The hunt was on, sort of, for author Kitty Kelley last week following Frank Sinatra’s announcement that he was offering an undisclosed reward to anyone with information on her whereabouts so his legal reps could serve her with court papers. Ol’ Blue Eyes is seeing red over the unauthorized biography Kelley plans to write about him and is suing for more than $2 million in damages. Kitty says she hasn’t been hiding and claims, “I’d like to be served. Then I can hire a lawyer and take a deposition from Mr. Sinatra. He certainly won’t give me an interview.” Recently she was talking to a source at the Russian Tea Room in New York—not known as a hideout—when who should walk by her table but Sinatra’s lawyer Mickey Rudin. “He smiled and kind of flirted,” she says. “I smiled back. Then he left the restaurant. Obviously, he didn’t know who I was.” Or maybe Sinatra’s reward wasn’t worth the effort. Quips Kelley: “The prize is probably an autographed record album and two tickets to his next concert.”
Finding an actress to be Jane Seymour’s double in the ABC remake of the 1946 melodrama The Dark Mirror (which starred Olivia de Havilland) wasn’t easy. Jane will play identical twins reunited after a long separation, and the producers needed a Seymour lookalike for some of the scenes when the twins are on-screen together. After interviewing numerous candidates, the casting folks settled on the most logical choice: Jane’s 31-year-old sister, Sally Frankenberg, who works as a Pan Am passenger service agent at London’s Heathrow Airport. Though she has never acted before, Sally (who won’t have any lines to speak in the film) says, “I wouldn’t like a speaking part. I’d be terrified.”
Add to the burgeoning list of 20th-anniversary tributes to John F. Kennedy a play (JFK: A One-Man Show) being produced by David Susskind for sale to cable TV. The star has the requisite charisma: He happens to be Mike Farrell, M*A*S*H’s retired Captain Hunnicutt.
The Godfather of Soul, James Brown, 55, has been surveying the black music scene for a singer to portray him as a young man in a film about his life. According to Brown, front-runners for the role are Michael Jackson and fellow rocker Prince.
For sale: Tony town house on Paris’ très chic Place de I’Avenue Foch. 4 floors: 11 rooms plus servants’ quarters. Large d/r suitable for state dinners. Private garden. Rooftop watchtower built during German occupation. High wall for added security. Good neighbors, incl. Mrs. Arthur Rubinstein and lawyer-author Samuel Pisar. Price: $2 million or best offer. Contact owner: Prince Rainier of Monaco.

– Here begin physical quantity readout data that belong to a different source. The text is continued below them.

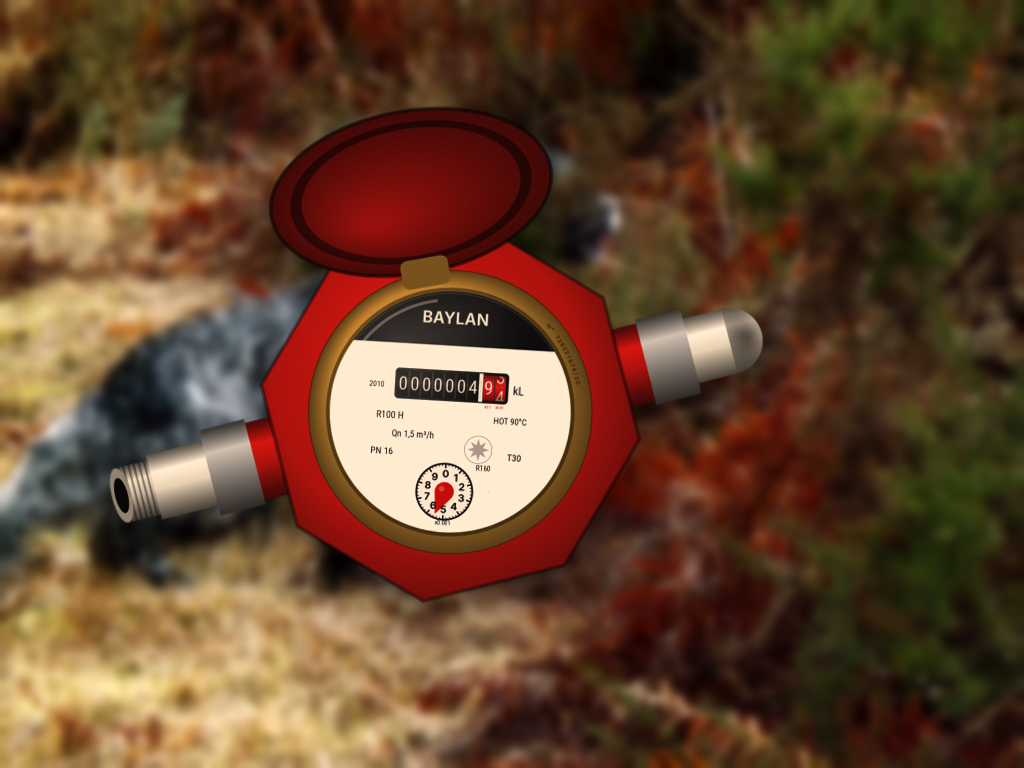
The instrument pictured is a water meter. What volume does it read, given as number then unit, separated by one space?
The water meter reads 4.935 kL
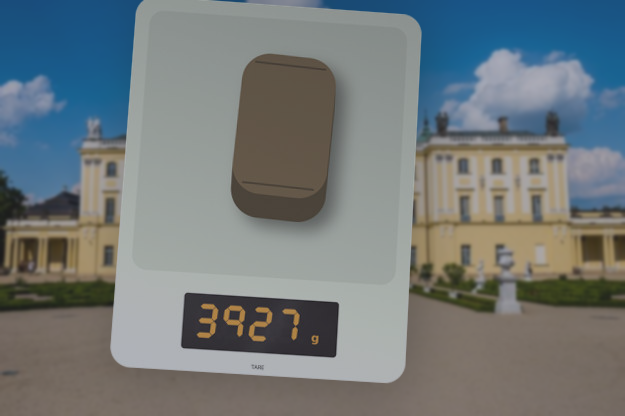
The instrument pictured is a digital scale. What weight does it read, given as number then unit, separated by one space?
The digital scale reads 3927 g
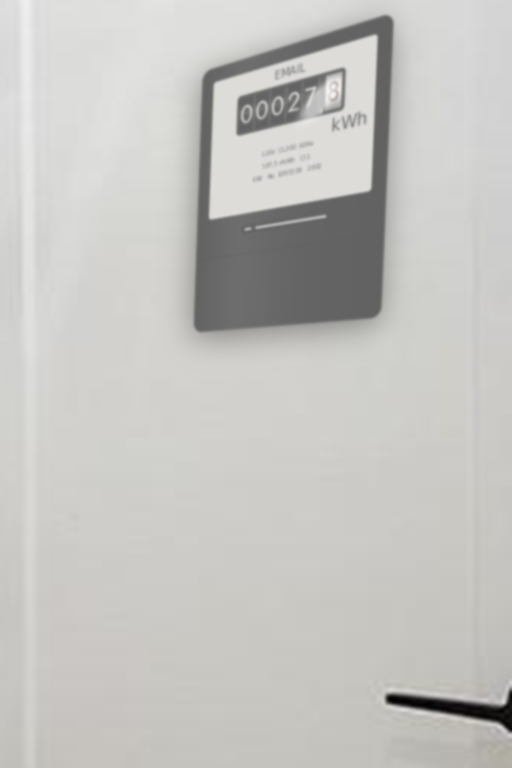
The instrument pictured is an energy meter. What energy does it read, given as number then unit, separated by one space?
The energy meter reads 27.8 kWh
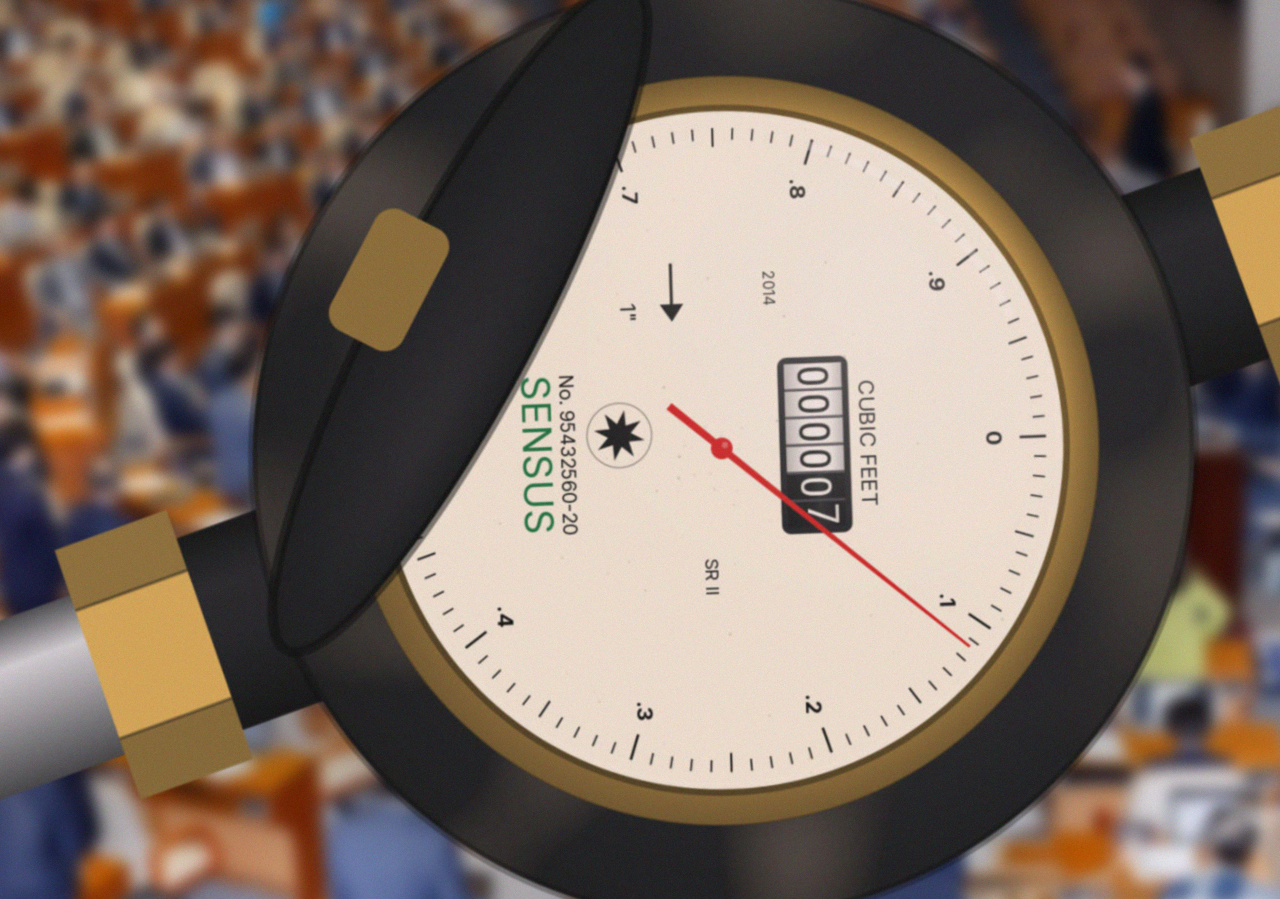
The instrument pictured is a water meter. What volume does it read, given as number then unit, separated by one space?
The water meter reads 7.11 ft³
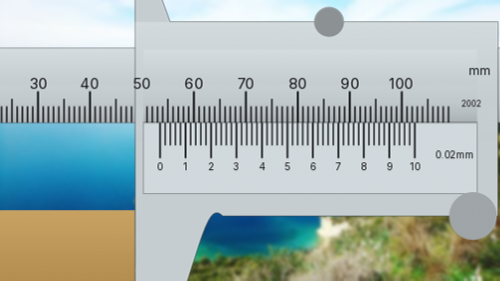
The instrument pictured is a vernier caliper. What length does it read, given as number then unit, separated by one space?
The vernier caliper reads 53.5 mm
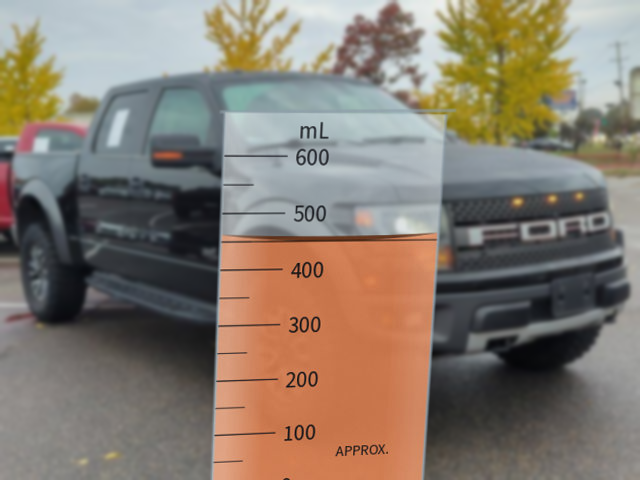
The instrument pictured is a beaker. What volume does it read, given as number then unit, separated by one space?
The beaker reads 450 mL
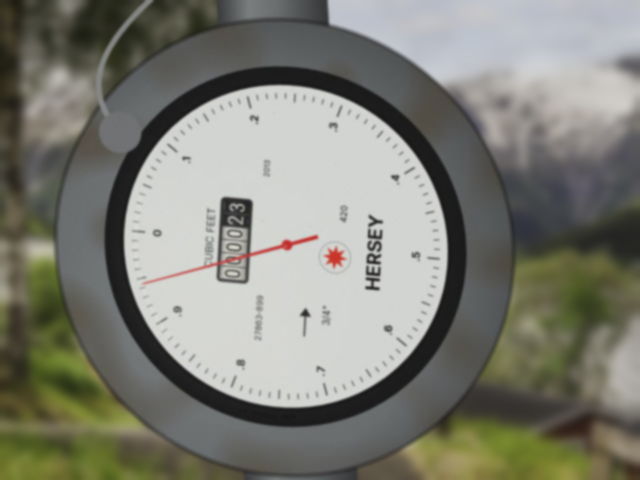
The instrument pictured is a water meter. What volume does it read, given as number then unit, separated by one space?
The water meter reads 22.94 ft³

Imagine the surprise of the Kildea family of Rochester, N.Y. when Eddie Murphy, during his recent HBO comedy special, mentioned his summer visits with them as a youngster in New York City’s Fresh Air Fund program, which enables city kids to spend two weeks each summer with suburban and rural families. The Kildeas hadn’t seen Eddie since he was 8, in 1969—and though they’ve watched him on Saturday Night Live, they never realized he was the same person who stayed with them twice as a child. “I can’t believe we were so stupid not to make the connection,” says Beverly Kildea, Eddie’s “Fresh Air” mom. “He was a wild and crazy kid even then. Once I took my five white kids and Eddie shopping, and in the middle of the store Eddie yelled out, ‘Hey Mom!’ I could have killed him.”